In tasks.py, define the Celery task to generate PDF files. We’ll use the ReportLab library to create PDFs with dynamic data.

Python
from celery_config import celery_app
from reportlab.lib.pagesizes import letter
from reportlab.pdfgen import canvas

@celery_app.task
def generate_pdf():
    # Generate a PDF file
    filename = 'example.pdf'
    c = canvas.Canvas(filename, pagesize=letter)
    c.drawString(100, 750, "Hello, this is a PDF generated by Celery!")
    c.save()
    return filename

Step 3: Creating the Flask Application

In app.py, create a Flask application and configure it to use Celery.

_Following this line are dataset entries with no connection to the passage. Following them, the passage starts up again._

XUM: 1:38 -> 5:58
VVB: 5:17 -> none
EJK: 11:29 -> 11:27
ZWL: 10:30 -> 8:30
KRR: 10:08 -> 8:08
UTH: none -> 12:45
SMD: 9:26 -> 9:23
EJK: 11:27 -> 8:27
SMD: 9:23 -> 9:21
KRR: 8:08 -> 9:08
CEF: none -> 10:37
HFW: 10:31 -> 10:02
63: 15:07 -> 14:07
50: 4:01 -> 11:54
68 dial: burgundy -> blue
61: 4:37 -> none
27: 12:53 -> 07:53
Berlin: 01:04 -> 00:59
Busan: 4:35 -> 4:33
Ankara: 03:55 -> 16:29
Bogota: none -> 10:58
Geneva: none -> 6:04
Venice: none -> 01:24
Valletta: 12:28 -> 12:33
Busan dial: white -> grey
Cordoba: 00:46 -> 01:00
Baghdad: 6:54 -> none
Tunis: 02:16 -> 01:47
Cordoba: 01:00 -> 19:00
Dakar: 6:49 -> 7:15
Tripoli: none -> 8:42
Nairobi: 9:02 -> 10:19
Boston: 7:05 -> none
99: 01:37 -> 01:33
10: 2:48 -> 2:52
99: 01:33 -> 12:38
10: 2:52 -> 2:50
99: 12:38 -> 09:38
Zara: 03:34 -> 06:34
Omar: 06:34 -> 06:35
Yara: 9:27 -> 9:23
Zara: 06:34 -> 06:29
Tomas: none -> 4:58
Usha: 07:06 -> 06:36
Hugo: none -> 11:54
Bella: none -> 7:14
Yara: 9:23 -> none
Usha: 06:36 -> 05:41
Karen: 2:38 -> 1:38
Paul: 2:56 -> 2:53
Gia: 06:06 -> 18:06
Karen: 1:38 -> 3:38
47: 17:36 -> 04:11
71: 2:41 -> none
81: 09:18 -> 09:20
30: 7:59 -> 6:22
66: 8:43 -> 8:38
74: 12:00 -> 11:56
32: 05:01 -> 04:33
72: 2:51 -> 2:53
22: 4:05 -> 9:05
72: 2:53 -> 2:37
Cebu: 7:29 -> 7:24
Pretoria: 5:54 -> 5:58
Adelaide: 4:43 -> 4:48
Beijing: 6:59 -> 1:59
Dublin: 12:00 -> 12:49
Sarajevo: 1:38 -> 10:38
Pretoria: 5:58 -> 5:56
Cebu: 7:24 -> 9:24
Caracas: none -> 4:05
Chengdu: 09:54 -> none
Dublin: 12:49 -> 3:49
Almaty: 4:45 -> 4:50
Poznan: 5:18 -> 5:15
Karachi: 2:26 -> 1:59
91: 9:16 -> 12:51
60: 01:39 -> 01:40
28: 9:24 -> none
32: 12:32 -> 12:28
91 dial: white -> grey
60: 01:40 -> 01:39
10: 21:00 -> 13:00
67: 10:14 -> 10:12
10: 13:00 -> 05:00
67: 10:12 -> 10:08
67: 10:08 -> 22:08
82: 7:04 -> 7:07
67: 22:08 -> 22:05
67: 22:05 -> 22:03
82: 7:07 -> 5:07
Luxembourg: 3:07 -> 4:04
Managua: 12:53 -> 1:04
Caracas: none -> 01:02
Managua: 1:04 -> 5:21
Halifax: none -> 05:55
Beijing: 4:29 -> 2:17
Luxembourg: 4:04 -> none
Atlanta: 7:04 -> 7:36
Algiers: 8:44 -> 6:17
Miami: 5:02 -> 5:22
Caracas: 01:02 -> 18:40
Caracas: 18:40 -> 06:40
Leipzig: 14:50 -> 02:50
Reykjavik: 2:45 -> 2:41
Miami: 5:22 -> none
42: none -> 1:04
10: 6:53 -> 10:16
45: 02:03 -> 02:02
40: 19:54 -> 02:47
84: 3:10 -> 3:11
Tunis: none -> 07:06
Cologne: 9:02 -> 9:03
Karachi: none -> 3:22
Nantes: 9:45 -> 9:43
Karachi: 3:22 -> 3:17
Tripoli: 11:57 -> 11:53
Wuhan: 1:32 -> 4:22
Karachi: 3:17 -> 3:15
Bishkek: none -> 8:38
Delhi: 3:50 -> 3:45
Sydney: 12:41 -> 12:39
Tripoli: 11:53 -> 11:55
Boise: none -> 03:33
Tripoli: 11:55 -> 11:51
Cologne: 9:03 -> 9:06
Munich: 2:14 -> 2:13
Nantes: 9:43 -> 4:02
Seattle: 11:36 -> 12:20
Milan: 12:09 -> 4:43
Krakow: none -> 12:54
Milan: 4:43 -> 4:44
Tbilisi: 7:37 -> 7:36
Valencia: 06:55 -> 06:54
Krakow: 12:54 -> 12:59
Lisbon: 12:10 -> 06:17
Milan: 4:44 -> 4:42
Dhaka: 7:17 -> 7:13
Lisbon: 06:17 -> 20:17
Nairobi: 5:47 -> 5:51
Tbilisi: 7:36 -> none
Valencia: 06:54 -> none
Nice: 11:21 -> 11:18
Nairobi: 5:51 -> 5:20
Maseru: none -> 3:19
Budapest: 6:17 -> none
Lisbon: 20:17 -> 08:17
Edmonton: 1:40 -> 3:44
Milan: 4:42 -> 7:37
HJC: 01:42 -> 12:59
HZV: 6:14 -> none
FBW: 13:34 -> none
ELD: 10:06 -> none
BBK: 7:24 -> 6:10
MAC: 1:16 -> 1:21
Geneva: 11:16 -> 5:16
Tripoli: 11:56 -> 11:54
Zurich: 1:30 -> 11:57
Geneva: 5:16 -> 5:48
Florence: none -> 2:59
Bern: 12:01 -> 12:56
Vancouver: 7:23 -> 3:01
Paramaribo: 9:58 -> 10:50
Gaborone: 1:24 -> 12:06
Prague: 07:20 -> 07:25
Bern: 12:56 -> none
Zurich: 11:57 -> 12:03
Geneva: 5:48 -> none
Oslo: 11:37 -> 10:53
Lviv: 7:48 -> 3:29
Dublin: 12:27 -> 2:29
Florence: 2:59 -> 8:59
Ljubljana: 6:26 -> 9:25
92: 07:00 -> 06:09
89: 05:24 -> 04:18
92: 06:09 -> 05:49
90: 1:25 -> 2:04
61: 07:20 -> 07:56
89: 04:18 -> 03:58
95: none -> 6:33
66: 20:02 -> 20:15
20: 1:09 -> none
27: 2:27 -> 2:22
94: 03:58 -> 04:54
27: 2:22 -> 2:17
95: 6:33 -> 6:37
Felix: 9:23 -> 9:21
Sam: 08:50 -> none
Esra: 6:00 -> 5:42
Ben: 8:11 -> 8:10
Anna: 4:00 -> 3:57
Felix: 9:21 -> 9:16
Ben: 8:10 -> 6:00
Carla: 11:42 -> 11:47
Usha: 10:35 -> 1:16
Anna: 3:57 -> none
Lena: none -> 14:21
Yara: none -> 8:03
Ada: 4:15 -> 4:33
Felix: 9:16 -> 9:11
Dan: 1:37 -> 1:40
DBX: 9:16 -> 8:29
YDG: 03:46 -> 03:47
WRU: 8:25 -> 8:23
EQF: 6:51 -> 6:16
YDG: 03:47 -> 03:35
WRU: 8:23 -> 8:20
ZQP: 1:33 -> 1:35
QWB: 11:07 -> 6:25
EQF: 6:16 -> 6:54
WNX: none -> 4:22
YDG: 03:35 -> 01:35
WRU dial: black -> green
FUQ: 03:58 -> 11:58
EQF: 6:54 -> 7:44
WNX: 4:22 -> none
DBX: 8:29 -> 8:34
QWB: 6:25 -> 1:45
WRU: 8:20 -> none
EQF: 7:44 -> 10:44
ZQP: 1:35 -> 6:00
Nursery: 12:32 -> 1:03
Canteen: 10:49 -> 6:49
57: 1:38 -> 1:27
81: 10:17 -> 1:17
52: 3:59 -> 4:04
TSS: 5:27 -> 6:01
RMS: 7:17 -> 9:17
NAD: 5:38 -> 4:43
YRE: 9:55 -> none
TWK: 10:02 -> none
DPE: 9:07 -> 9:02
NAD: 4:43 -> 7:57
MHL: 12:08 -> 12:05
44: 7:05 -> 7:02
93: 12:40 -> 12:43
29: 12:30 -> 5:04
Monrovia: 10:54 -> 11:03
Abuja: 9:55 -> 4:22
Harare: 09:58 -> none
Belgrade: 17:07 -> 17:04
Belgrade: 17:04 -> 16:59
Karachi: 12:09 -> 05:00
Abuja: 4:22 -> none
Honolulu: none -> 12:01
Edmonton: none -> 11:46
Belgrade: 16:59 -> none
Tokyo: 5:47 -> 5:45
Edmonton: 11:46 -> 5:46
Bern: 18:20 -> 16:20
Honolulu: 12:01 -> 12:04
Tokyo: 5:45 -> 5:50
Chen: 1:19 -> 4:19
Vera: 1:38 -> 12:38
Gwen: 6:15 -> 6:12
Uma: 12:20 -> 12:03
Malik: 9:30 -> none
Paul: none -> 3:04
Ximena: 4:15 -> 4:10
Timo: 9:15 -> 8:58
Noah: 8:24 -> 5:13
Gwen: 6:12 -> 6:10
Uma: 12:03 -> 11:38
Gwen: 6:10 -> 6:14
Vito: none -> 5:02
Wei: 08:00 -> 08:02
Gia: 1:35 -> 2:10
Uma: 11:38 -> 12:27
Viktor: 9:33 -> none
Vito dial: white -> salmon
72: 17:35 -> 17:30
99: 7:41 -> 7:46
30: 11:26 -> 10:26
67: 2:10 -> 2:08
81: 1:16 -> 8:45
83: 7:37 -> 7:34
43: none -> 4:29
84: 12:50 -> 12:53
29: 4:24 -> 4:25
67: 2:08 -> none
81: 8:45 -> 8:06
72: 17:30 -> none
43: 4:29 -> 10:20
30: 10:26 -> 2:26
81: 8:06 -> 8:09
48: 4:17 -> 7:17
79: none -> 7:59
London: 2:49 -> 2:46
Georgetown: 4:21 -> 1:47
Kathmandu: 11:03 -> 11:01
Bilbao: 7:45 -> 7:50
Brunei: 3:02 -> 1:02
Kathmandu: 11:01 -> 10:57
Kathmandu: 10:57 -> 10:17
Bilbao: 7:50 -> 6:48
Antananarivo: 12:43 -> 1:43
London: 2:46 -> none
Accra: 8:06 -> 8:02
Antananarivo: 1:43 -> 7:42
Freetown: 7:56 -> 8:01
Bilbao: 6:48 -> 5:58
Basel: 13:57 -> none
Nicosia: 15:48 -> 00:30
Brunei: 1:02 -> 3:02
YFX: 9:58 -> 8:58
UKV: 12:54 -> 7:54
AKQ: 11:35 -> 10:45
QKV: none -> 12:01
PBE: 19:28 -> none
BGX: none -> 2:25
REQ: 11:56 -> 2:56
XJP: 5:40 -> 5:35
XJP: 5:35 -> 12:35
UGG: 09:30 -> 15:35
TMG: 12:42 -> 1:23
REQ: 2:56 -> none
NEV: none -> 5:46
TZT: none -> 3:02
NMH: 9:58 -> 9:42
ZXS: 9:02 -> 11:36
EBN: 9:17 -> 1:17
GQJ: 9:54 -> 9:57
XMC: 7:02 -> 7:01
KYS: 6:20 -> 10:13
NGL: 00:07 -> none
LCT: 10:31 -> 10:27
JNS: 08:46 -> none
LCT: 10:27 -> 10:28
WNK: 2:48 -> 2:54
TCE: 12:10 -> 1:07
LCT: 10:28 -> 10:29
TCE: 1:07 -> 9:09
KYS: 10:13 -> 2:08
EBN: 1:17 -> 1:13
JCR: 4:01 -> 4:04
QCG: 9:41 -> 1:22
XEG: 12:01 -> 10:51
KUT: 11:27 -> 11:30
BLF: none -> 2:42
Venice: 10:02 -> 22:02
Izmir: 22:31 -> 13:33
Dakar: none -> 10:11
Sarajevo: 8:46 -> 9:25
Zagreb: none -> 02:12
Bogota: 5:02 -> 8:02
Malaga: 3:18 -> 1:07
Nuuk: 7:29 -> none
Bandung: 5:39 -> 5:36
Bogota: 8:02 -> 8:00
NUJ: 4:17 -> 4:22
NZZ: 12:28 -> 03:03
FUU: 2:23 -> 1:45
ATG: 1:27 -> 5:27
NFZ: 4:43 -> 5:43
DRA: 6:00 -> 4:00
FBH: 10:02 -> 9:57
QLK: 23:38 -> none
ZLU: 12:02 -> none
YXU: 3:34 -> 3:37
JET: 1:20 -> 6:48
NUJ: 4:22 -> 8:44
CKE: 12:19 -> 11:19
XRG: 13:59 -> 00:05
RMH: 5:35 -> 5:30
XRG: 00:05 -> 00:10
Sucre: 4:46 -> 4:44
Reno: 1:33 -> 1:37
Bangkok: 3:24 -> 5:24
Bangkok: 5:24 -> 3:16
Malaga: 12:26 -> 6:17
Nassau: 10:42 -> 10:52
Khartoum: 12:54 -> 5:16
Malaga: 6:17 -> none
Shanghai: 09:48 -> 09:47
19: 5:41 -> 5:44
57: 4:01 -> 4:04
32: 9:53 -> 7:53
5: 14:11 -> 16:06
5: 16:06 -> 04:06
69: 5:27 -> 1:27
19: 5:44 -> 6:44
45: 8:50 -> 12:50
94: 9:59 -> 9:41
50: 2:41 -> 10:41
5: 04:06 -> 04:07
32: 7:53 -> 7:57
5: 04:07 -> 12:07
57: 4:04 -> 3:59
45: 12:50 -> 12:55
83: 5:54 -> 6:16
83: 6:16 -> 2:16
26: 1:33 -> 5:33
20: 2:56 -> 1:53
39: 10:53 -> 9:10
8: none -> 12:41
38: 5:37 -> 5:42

Define routes to trigger PDF generation tasks.

Python
from flask import Flask, render_template
from tasks import generate_pdf

app = Flask(__name__)

# Load Celery configuration
app.config.update(
    CELERY_BROKER_URL='redis://localhost:6379/0',
    CELERY_RESULT_BACKEND='redis://localhost:6379/0'
)

# Initialize Celery
from celery import Celery
celery = Celery(app.name, broker=app.config['CELERY_BROKER_URL'])
celery.conf.update(app.config)

@app.route('/')
def index():
    return render_template('index.html')

@app.route('/generate-pdf')
def trigger_generate_pdf():
    result = generate_pdf.delay()
    return f'PDF generation task queued! Task ID: {result.id}'

if __name__ == '__main__':
    app.run(debug=True)

Step 4: Implementing the PDF Generation Logic

Create a template HTML file (index.html) in the templates directory. This file will contain the structure of the PDF file. Use placeholders for dynamic data.

Python
<!DOCTYPE html>
<html>
<head>
    <title>PDF Generator</title>
</head>
<body>
    <h1>Welcome to the PDF Generator!</h1>
    <p>Click the button below to generate a PDF file.</p>
    <form action="/generate-pdf" method="get">
        <button type="submit">Generate PDF</button>
    </form>
</body>
</html>

Step 5: Run the application

  • Start a Redis server.
  • Run the Celery worker by executing celery -A celery_config.celery_app worker –loglevel=info.
  • Run the Flask application by executing python app.py.

Access the Flask application in browser at http://127.0.0.1:5000 and click the “Generate PDF” button to trigger the Celery task to generate a PDF file.

Interpret the Result

  • “PDF generation task queued!”: This part of the output confirms that the task to generate a PDF file has been queued for execution.
  • “Task ID: Each task in Celery is assigned a unique identifier (UUID) known as the task ID. This ID is used to track the progress and status of the task. In this case, “dc86e58c-abcb-47fe-8f83-10f0590a9773” is the task ID assigned to the PDF generation task.
  • Overall, this output indicates that the PDF generation process has been initiated and is awaiting execution by the Celery worker. Once the task is picked up by the worker, it will generate the PDF file asynchronously in the background.